The .then callback re-checks isIdleRef.current: if the user has started a new turn while the LLM was running, the late-arriving recap is dropped to avoid inserting it mid-turn.

The .finally clears recapPendingRef, and clears inFlightRef only if inFlightRef.current === controller (so it doesn't overwrite a newer controller).

A second useEffect aborts the in-flight controller on unmount.

/recap gating

CommandContext.ui.isIdleRef exposes the current stream state (mirroring the existing btwAbortControllerRef pattern). In interactive mode, recapCommand refuses when !isIdleRef.current or pendingItem !== null. pendingItem alone is insufficient because a normal model reply runs with streamingState === Responding and a null pendingItem.
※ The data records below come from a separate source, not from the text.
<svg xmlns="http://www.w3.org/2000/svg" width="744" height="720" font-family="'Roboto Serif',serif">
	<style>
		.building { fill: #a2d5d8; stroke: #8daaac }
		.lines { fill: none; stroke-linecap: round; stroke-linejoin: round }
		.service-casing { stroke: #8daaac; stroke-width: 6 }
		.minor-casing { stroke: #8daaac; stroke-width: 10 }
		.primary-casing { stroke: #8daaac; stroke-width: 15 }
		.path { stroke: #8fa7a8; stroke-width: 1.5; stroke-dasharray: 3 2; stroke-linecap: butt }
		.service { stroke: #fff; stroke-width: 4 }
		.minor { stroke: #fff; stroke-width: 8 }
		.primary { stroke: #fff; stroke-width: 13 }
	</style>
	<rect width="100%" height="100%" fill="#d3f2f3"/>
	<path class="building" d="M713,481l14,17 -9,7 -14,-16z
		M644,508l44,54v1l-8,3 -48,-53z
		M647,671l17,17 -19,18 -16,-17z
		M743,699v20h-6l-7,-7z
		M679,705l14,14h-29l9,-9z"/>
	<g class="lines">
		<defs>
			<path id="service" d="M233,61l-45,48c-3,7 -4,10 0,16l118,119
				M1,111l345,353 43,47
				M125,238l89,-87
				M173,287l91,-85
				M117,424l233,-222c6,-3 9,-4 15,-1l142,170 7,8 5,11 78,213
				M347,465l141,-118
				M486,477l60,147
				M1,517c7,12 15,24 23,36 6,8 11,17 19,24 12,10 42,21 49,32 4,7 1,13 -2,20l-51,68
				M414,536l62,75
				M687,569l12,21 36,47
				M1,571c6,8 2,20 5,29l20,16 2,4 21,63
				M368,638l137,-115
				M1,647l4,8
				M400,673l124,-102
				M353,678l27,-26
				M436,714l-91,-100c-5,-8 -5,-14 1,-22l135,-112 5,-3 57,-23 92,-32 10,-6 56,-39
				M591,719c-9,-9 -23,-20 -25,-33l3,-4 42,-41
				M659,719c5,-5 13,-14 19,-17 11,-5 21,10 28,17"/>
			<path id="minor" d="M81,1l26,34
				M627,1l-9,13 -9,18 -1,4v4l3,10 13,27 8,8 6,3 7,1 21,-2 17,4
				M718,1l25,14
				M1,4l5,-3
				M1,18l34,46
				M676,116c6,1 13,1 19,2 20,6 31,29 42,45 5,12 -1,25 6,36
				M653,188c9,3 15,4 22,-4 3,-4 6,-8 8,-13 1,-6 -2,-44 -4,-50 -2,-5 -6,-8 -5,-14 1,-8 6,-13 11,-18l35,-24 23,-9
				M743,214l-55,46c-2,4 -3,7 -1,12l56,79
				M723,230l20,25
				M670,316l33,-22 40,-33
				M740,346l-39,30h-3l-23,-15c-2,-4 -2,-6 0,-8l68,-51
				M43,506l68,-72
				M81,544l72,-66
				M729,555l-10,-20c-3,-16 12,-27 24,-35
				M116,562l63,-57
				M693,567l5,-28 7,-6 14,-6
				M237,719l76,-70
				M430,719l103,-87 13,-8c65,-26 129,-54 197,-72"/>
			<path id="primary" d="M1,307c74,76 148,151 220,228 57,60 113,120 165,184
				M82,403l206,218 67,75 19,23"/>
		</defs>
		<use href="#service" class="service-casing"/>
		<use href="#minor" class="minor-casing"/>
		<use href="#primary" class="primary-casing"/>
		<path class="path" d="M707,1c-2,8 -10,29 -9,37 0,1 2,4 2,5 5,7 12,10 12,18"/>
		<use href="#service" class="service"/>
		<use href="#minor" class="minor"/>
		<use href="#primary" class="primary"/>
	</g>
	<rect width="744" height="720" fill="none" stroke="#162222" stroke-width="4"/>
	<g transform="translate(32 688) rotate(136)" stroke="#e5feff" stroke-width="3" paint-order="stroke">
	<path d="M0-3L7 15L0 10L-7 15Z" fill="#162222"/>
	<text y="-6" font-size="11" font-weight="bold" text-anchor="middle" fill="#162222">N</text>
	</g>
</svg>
Configuration and Model Selection

User-facing knobs

SettingDefaultNotes
general.showSessionRecapfalseAuto-trigger only. Manual /recap ignores this.
general.sessionRecapAwayThresholdMinutes5Minutes blurred before auto-recap fires on focus-in. Matches Claude Code's default.
fastModelunsetRecommended (e.g. qwen3-coder-flash) for fast and cheap recaps.

Model fallback

config.getFastModel() ?? config.getModel():

  • User has a fastModel set and it is valid for the current auth type → use fastModel.
  • Otherwise → fall back to the main session model (works, just costlier and slower).

Observability

createDebugLogger('SESSION_RECAP') emits:

  • caught exceptions from the recap path (debugLogger.warn).
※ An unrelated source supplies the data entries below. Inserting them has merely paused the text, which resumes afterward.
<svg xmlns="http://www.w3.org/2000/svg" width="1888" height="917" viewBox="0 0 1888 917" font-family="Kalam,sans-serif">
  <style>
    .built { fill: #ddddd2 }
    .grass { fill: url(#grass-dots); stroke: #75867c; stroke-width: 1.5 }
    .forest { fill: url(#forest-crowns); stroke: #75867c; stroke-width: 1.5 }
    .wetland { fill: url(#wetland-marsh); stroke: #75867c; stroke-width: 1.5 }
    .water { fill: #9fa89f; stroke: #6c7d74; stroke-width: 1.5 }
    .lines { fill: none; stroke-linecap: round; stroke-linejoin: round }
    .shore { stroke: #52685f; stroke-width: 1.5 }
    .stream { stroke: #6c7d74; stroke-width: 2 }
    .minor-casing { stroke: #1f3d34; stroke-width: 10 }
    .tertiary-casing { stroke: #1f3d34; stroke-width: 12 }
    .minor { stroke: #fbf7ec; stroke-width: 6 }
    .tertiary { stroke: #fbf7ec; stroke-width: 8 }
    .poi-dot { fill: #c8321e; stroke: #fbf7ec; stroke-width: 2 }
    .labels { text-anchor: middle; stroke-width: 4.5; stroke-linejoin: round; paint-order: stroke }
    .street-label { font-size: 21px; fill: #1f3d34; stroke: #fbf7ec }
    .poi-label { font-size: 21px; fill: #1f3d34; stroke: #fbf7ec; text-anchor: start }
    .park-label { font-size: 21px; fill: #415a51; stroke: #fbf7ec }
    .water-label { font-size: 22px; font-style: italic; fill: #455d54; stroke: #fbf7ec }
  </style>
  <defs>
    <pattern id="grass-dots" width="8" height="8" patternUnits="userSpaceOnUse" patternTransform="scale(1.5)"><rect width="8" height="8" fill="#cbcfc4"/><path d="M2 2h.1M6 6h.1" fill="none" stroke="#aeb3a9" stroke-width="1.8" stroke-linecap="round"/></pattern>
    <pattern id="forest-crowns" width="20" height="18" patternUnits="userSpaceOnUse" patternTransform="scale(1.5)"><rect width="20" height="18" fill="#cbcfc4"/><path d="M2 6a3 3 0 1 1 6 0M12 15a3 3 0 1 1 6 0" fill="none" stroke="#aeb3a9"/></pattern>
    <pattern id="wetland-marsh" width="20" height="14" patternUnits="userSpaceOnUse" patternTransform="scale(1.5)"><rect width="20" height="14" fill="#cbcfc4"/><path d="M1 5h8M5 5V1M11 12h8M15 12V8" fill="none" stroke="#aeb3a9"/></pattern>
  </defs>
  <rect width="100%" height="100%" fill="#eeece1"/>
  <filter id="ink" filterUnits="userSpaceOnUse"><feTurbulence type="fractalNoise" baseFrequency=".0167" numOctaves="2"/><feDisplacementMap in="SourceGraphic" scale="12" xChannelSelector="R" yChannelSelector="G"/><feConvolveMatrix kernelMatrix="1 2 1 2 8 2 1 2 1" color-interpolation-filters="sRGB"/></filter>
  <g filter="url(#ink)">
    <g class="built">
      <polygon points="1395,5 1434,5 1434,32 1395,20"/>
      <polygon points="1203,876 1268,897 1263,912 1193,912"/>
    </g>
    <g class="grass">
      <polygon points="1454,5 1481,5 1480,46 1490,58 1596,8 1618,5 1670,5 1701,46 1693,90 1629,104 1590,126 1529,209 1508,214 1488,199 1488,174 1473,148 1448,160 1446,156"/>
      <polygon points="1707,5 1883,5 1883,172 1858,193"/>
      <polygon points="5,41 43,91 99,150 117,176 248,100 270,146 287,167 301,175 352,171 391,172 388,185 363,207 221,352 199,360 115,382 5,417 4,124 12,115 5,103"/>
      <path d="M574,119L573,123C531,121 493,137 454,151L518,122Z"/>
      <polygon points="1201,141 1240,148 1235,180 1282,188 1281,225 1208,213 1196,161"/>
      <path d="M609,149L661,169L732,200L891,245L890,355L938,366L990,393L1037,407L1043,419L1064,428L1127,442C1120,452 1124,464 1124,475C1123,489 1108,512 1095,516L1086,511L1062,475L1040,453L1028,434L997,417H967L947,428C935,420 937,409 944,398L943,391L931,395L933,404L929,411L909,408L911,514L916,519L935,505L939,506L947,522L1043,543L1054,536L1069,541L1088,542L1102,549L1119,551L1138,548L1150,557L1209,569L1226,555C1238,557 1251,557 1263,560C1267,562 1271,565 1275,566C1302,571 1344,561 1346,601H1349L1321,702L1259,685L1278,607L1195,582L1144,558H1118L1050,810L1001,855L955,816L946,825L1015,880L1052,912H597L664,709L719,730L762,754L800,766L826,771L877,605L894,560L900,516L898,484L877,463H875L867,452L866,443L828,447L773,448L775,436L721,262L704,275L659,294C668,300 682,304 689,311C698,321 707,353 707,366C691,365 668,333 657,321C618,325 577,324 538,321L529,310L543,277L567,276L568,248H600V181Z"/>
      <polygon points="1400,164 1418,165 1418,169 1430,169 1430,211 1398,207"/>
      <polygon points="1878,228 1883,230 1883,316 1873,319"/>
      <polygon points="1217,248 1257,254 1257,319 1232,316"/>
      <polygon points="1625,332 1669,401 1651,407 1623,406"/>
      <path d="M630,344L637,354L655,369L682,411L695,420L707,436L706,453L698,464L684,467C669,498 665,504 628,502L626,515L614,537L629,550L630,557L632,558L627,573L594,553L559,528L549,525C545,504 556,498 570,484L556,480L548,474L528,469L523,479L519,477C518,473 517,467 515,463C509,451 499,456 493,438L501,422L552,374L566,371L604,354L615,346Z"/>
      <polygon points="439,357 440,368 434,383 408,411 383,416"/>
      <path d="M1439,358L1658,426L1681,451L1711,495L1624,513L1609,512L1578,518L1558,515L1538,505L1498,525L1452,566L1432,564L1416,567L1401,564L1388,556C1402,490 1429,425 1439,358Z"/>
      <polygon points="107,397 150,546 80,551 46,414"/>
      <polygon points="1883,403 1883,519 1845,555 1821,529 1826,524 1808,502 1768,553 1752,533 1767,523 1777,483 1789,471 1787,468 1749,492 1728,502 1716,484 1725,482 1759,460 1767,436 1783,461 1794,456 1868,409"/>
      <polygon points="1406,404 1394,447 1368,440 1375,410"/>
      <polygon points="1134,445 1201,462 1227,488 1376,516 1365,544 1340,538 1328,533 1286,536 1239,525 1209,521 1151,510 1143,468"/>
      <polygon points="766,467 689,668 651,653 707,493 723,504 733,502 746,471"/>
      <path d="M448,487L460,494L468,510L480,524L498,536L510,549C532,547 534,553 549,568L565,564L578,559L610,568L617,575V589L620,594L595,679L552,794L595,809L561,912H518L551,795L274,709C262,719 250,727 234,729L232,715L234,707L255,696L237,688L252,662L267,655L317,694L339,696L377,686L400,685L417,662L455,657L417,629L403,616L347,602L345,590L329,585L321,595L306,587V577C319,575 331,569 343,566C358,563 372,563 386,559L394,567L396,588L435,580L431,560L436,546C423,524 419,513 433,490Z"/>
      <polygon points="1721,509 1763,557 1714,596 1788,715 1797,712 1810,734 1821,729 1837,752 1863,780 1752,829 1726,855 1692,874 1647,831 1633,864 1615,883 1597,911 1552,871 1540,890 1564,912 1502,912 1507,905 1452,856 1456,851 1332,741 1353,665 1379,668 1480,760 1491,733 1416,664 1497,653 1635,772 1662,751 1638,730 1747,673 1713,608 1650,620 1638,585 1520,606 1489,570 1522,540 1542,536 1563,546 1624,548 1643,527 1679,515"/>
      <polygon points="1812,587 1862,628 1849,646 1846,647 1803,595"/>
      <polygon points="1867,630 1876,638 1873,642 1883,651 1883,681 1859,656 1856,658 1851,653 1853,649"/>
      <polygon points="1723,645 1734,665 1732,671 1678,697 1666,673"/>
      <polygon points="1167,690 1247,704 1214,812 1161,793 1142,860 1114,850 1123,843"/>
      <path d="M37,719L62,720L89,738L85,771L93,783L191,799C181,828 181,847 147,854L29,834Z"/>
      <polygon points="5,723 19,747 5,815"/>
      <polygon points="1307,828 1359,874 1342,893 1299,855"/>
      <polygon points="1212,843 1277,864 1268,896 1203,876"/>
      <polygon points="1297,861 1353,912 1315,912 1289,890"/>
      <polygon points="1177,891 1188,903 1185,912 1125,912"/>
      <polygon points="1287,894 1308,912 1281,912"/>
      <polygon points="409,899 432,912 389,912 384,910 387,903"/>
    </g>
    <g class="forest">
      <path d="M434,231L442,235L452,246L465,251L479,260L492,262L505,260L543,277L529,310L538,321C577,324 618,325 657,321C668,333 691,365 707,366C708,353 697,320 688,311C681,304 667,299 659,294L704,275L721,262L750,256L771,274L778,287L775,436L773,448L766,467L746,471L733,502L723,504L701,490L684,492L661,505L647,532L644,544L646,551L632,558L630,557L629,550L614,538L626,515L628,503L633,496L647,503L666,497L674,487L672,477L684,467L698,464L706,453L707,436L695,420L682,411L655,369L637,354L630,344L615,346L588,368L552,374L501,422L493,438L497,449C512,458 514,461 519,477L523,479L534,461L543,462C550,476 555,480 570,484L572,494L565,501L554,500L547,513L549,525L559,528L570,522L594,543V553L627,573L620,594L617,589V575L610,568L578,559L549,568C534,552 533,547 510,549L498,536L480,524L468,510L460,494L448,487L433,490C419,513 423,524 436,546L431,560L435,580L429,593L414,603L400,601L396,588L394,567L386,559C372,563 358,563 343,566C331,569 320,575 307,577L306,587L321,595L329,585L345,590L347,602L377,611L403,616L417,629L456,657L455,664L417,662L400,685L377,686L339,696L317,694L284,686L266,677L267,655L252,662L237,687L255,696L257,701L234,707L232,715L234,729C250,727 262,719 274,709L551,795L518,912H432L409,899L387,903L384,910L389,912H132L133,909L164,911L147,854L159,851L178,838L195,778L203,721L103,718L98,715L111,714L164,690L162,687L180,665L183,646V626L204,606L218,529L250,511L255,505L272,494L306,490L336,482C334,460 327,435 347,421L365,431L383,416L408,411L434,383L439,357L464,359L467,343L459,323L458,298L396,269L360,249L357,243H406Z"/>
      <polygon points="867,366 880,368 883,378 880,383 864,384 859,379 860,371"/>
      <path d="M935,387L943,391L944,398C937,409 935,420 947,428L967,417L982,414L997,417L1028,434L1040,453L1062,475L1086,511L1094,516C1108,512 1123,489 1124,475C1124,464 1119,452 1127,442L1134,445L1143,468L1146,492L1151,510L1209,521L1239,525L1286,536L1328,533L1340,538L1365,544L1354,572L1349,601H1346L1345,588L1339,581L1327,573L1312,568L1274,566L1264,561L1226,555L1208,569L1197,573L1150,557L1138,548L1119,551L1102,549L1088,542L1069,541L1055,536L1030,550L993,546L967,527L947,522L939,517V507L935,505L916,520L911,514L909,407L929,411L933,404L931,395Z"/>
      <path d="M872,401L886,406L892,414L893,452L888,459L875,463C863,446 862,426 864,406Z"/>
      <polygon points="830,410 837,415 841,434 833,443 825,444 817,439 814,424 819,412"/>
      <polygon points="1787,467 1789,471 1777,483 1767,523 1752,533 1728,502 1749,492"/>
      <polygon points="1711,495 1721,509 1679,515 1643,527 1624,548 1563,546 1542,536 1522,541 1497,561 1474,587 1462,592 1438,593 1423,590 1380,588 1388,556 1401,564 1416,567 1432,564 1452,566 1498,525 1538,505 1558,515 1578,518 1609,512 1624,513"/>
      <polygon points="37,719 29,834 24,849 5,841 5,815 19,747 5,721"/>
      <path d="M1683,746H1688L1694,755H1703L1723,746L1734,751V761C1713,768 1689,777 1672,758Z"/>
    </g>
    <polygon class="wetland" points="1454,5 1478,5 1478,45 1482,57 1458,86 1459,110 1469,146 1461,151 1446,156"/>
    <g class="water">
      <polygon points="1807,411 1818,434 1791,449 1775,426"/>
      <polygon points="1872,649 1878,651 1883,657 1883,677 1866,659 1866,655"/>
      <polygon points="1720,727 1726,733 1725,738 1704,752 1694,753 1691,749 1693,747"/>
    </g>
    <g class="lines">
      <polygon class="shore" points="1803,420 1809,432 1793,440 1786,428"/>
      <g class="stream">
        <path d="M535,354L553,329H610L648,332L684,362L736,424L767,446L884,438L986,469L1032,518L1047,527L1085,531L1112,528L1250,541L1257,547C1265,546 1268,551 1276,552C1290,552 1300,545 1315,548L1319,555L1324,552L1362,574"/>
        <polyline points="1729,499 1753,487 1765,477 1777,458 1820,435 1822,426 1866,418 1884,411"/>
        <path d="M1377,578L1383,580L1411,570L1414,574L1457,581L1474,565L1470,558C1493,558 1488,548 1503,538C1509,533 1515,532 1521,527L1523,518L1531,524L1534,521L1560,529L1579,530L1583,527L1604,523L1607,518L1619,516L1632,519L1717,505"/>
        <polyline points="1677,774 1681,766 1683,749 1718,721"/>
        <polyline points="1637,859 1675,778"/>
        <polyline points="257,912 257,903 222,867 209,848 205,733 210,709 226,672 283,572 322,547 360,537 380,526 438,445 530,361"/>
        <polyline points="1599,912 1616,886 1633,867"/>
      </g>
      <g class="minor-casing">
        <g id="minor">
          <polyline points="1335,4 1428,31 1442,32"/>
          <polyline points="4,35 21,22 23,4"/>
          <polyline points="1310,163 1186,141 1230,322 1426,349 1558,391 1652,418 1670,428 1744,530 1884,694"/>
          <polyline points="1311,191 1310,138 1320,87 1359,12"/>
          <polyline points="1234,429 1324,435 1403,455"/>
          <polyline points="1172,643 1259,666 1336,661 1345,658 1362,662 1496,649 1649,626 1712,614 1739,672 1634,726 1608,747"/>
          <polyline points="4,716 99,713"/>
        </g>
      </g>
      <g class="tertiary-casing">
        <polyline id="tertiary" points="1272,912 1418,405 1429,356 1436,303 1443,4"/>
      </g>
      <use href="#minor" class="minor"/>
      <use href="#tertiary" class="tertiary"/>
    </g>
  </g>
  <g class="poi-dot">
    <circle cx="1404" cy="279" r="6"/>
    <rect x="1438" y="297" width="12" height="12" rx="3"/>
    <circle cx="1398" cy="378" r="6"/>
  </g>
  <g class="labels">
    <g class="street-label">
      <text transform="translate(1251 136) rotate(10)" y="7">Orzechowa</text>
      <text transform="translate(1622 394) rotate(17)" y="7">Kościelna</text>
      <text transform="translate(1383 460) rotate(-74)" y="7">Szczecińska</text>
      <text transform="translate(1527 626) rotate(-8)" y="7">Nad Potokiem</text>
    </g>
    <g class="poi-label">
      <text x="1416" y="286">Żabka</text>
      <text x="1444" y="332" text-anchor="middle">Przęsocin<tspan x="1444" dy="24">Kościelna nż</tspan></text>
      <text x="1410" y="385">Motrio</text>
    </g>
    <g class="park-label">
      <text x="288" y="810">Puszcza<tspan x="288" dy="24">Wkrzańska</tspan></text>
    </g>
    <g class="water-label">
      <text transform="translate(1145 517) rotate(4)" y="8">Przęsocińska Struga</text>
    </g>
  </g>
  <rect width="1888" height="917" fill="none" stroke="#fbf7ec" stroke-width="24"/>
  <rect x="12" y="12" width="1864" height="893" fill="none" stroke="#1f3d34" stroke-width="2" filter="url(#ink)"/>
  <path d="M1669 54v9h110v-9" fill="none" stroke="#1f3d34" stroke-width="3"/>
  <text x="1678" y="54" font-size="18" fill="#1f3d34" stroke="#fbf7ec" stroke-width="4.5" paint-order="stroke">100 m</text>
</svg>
All failures are fully transparent to the user — recap is an auxiliary feature and never throws into the UI. Developers can grep for the [SESSION_RECAP] tag in the debug log file: written by default to ~/.qwen/debug/<sessionId>.txt (latest.txt symlinks to the current session); disable via QWEN_DEBUG_LOG_FILE=0.

Out of Scope

ItemWhy not
Progress UI for /recap (spinner / pendingItem)3-5 second wait is tolerable; adds complexity.
Automated testsService is small (~150 lines), end-to-end tested manually first; unit tests can land in a separate PR.
Localized promptsThe system prompt is for the model; English is the most reliable substrate. The model selects the output language from the conversation.
QWEN_CODE_ENABLE_AWAY_SUMMARY env varClaude Code uses it to keep the feature on when telemetry is disabled; Qwen Code's current telemetry model doesn't need this.
Auto-recap on /resume completionA natural follow-up but needs a hook point in useResumeCommand; out of scope for this PR.